Muitos dizem que a guerra contra a Covid-19 já foi perdida em 2020 e que não há chance de reverter neste primeiro semestre a tragédia que já coloca o Brasil como uma ameaça internacional, especialmente no tocante às novas variantes do coronavírus. Mas é possível torná-la um pouco menor se houver mudança de rumos.

Um dos muitos desafios que o novo dirigente enfrentará é a forte presença de militares hoje no ministério. Desde a chegada do general Eduardo Pazuello, em abril de 2020, funcionários de carreira e técnicos foram substituídos por militares da ativa e da reserva, muitos sem experiência na área de saúde. Hoje em torno de 20 ocupam posições-chave, com cargos de direção em secretarias e departamentos.

No quadro também há médicos que defendem o uso de medicamentos que não funcionam no tratamento da Covid-19, como cloroquina e ivermectina. Sem uma boa equipe técnica, que se apoie nas melhores evidências, há poucas chances de uma gestão adequada dessa complexa engrenagem que é o SUS, ainda mais nesse momento de colapso do sistema.

Também é urgente que o Ministério da Saúde recupere a confiança da sociedade e o protagonismo que sempre teve na articulação das políticas públicas entre os três níveis de atenção à saúde (municipal, estadual e federal) e que perdeu ao longo do primeiro ano da pandemia.

A falta de uma coordenação nacional da crise tem levado estados e municípios a se virarem como podem, da adoção de diferentes protocolos de tratamentos até a busca desesperada por leitos de UTI. As ações de testagem e de isolamento de casos positivos de Covid-19, tão negligenciadas até agora, também precisam ser priorizadas e apoiadas pelo ministério.

Questões como a melhoria na oferta de transporte público, para que a população não seja obrigada a enfrentar ônibus lotados, quase nunca têm entrado no debate das medidas protetivas. Outra grande apreensão que se avizinha é a próxima campanha nacional de combate ao vírus influenza, que deve ter início em abril. Ainda não há seringas suficientes e toda a logística está voltada para a vacinação contra Covid.

Também nada foi discutido até agora, no âmbito nacional, sobre como tratar a legião de sequelados da Covid, que vão precisar de muita reabilitação e de assistência para voltar às atividades normais.

Essa desarticulação prejudica ainda a execução de políticas públicas em outras áreas. Levantamento feito pelo Conasems (conselho de secretários municipais de Saúde) no ano passado estima que 1 bilhão de procedimentos deixaram de ser realizados na rede de saúde. Ações de promoção da saúde, prevenção de doenças e vigilância sanitária e epidemiológica estão comprometidas, praticamente abandonadas.

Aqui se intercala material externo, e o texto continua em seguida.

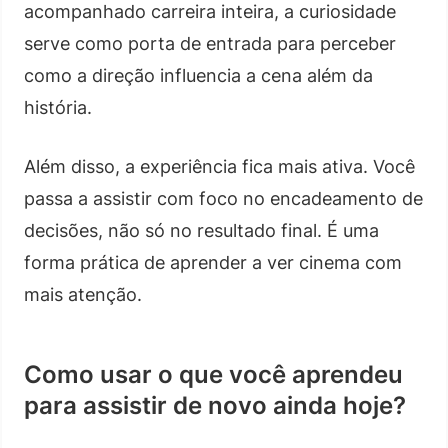
acompanhado carreira inteira, a curiosidade
serve como porta de entrada para perceber
como a direção influencia a cena além da
história.
Além disso, a experiência fica mais ativa. Você
passa a assistir com foco no encadeamento de
decisões, não só no resultado final. É uma
forma prática de aprender a ver cinema com
mais atenção.
Como usar o que você aprendeu
para assistir de novo ainda hoje?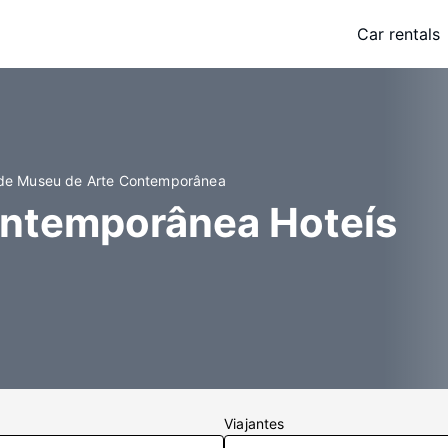
Car rentals
 de Museu de Arte Contemporânea
ontemporânea Hoteís
Viajantes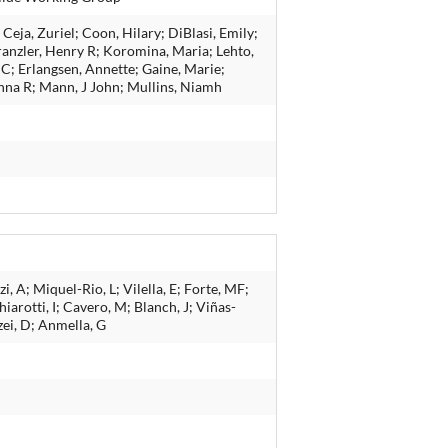
eja, Zuriel; Coon, Hilary; DiBlasi, Emily;
anzler, Henry R; Koromina, Maria; Lehto,
 C; Erlangsen, Annette; Gaine, Marie;
Anna R; Mann, J John; Mullins, Niamh
, A; Miquel-Rio, L; Vilella, E; Forte, MF;
iarotti, I; Cavero, M; Blanch, J; Viñas-
zei, D; Anmella, G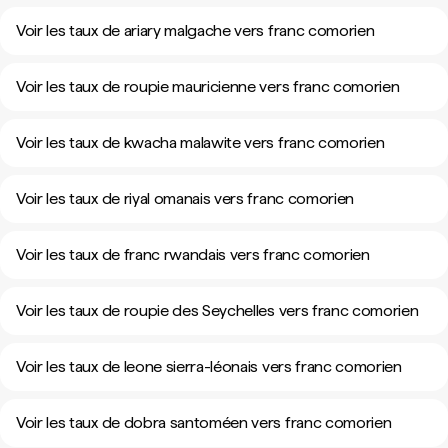
Voir les taux de ariary malgache vers franc comorien
Voir les taux de roupie mauricienne vers franc comorien
Voir les taux de kwacha malawite vers franc comorien
Voir les taux de riyal omanais vers franc comorien
Voir les taux de franc rwandais vers franc comorien
Voir les taux de roupie des Seychelles vers franc comorien
Voir les taux de leone sierra-léonais vers franc comorien
Voir les taux de dobra santoméen vers franc comorien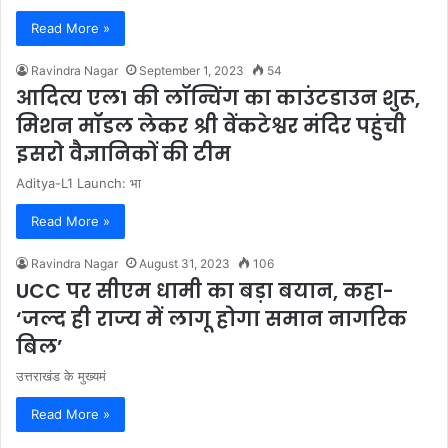
Read More »
Ravindra Nagar
September 1, 2023
54
आदित्य एल1 की लॉन्चिंग का काउंटडाउन शुरू,
मिशन मॉडल लेकर श्री वेंकटेश्वर मंदिर पहुंची
इसरो वैज्ञानिकों की टीम
Aditya-L1 Launch: भा
Read More »
Ravindra Nagar
August 31, 2023
106
UCC पर सीएम धामी का बड़ा बयान, कहा-
‘जल्द ही राज्य में लागू होगा समान नागरिक
बिल’
उत्तराखंड के मुख्यमं
Read More »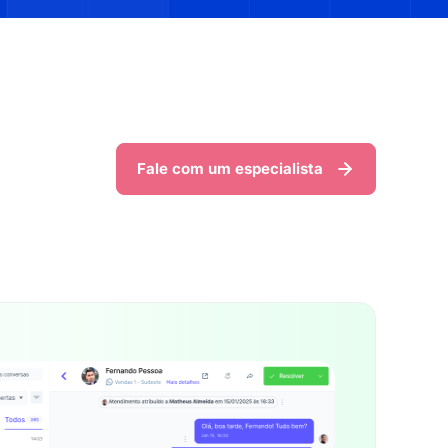
Fale com um especialista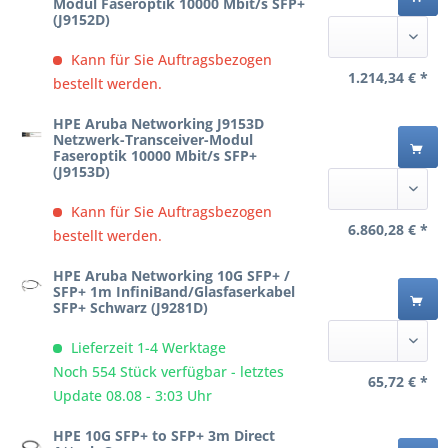
Modul Faseroptik 10000 Mbit/s SFP+
(J9152D)
Kann für Sie Auftragsbezogen
1.214,34 € *
bestellt werden.
HPE Aruba Networking J9153D
Netzwerk-Transceiver-Modul
Faseroptik 10000 Mbit/s SFP+
(J9153D)
Kann für Sie Auftragsbezogen
6.860,28 € *
bestellt werden.
HPE Aruba Networking 10G SFP+ /
SFP+ 1m InfiniBand/Glasfaserkabel
SFP+ Schwarz (J9281D)
Lieferzeit 1-4 Werktage
Noch 554 Stück verfügbar - letztes
65,72 € *
Update 08.08 - 3:03 Uhr
HPE 10G SFP+ to SFP+ 3m Direct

As cirurgias eletivas foram suspensas no primeiro semestre de 2020 em boa parte do país. Em setembro, parte desses atendimentos voltaram a ser retomados em alguns estados, mas com alta da Covid-19, tudo foi adiado de novo. O câncer não espera. As doenças cardíacas e outras tantas tampouco.

Junto com isso tudo, há um outro problemão: um orçamento mais enxuto. Ainda que a área da saúde deva ficar com quase metade dos R$ 19,76 bilhões de emendas parlamentares, o orçamento global deve sofrer uma baixa. O valor de R$ 136,8 bilhões em despesas previstas para este ano é 21,9% inferior ao que foi empenhado no ano passado. O setor de investimentos perde 39%, e as despesas correntes, 3%.